The Gauss Markov Model assumes that the conditional expectation function (CEF) \(f(X) = \mathbb E[Y|X]\) and the linear projection \(g(X) = X \beta\) coincide.
This code draws 100 observations from the model \(y = 2 x_1 - x_2 + \varepsilon\) where \(x_1, x_2 \sim U[0,1]\) and \(\varepsilon \sim N(0,1)\).
# Set seed Random.seed!(123); # Set the number of observations n = 100; # Set the dimension of X k = 2; # Draw a sample of explanatory variables X = rand(Uniform(0,1), n, k); # Draw the error term σ = 1; ε = rand(Normal(0,1), n, 1) * sqrt(σ); # Set the parameters β = [2; -1]; # Calculate the dependent variable y = X*β + ε;
The sum of squared residuals (SSR) is given by \[ Q_n (\beta) \equiv \frac{1}{n} \sum _ {i=1}^n \left( y_i - x_i'\beta \right)^2 = \frac{1}{n} (y - X\beta)' (y - X \beta) \]
Consider a dataset \(\mathcal{D}\) and define \(Q_n(\beta) = \mathbb E_n[(y_i - x_i'\beta )^2 ]\).

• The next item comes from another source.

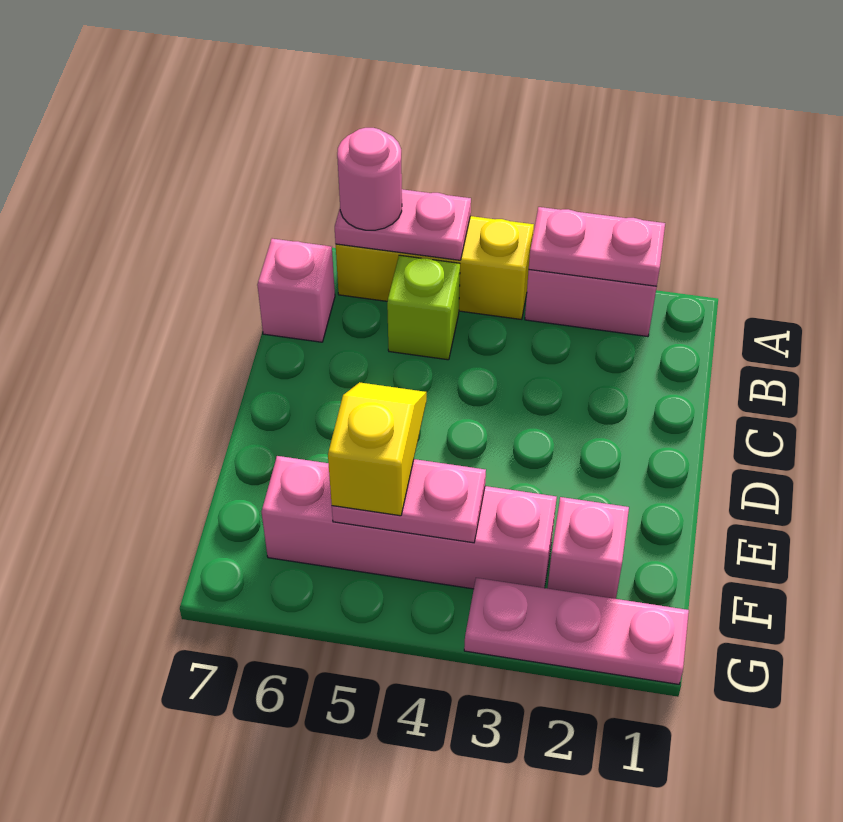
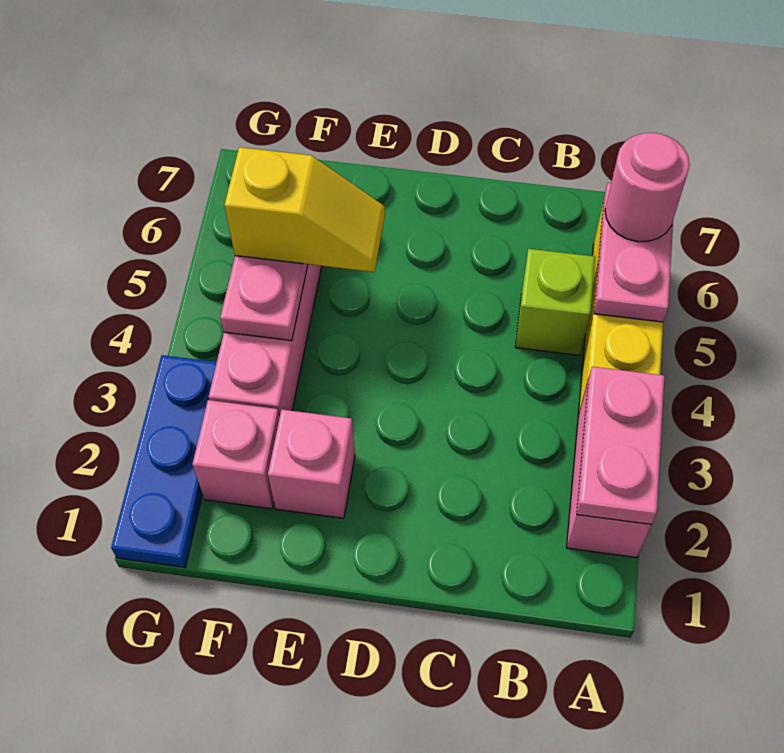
pink brick B7 level 1 -> pink brick E2 level 1
pink plate G1:G3 level 1 -> blue plate G1:G3 level 1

Then the ordinary least squares (OLS) estimator \(\hat \beta _ {OLS}\) is the value of \(\beta\) that minimizes \(Q_n(\beta)\).

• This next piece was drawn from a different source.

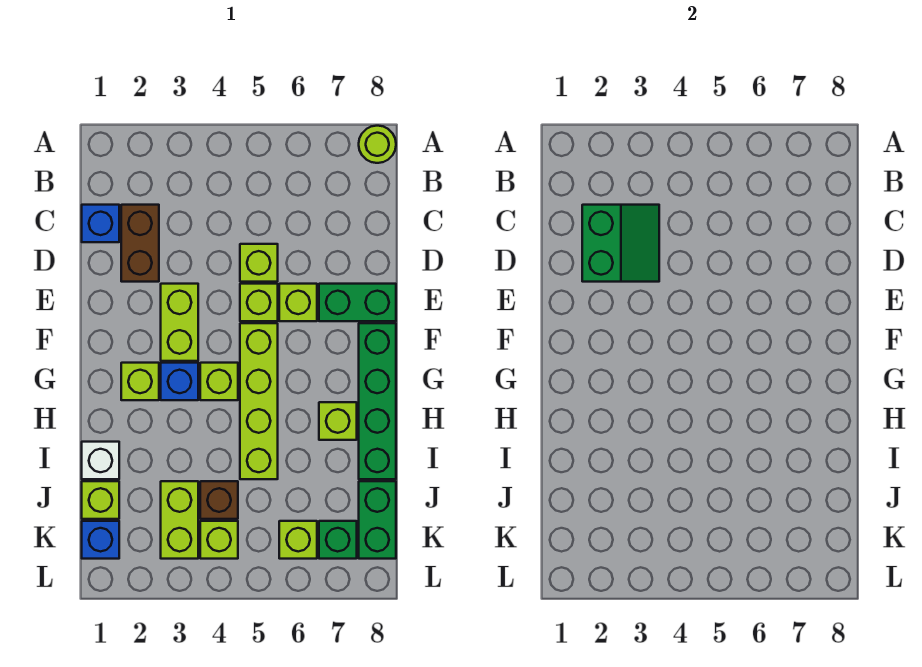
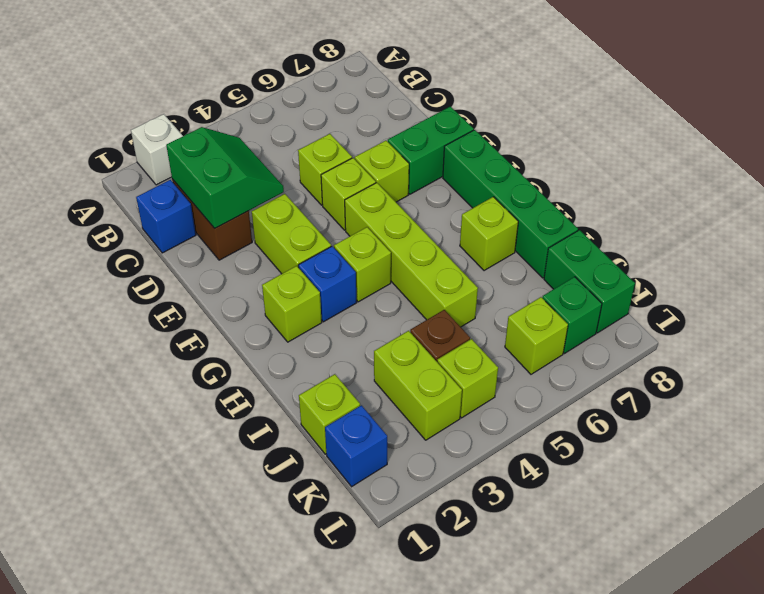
lime round brick A8 level 1 -> none
white brick I1 level 1 -> white brick A2 level 1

When we can write \(D = (y, X)\) in matrix form, then \[ \hat \beta _ {OLS} = \arg \min_\beta \frac{1}{n} (y - X \beta)' (y - X\beta) \]
Theorem
Under the assumption that \(X\) has full rank, the OLS estimator is unique and it is determined by the normal equations. More explicitly, \(\hat \beta\) is the OLS estimate precisely when \(X'X \hat \beta = X'y\).
Proof
Taking the FOC: \[ \frac{\partial Q_n (\beta)}{\partial \beta} = -\frac{2}{n} X' y + \frac{2}{n} X'X\beta = 0 \quad \Leftrightarrow \quad X'X \beta = X'y \] Since \((X'X)^{-1}\) exists by assumption,
Finally, \(\frac{\partial^2 Q_n (\beta)}{\partial \beta \partial \beta'} = X'X/n\) is positive definite since \(X'X\) is positive semi-definite and \((X'X)^{-1}\) exists because \(X\) is full rank. Therefore, \(Q_n(\beta)\) minimized at \(\hat \beta_n\). \[\tag*{$\blacksquare$}\]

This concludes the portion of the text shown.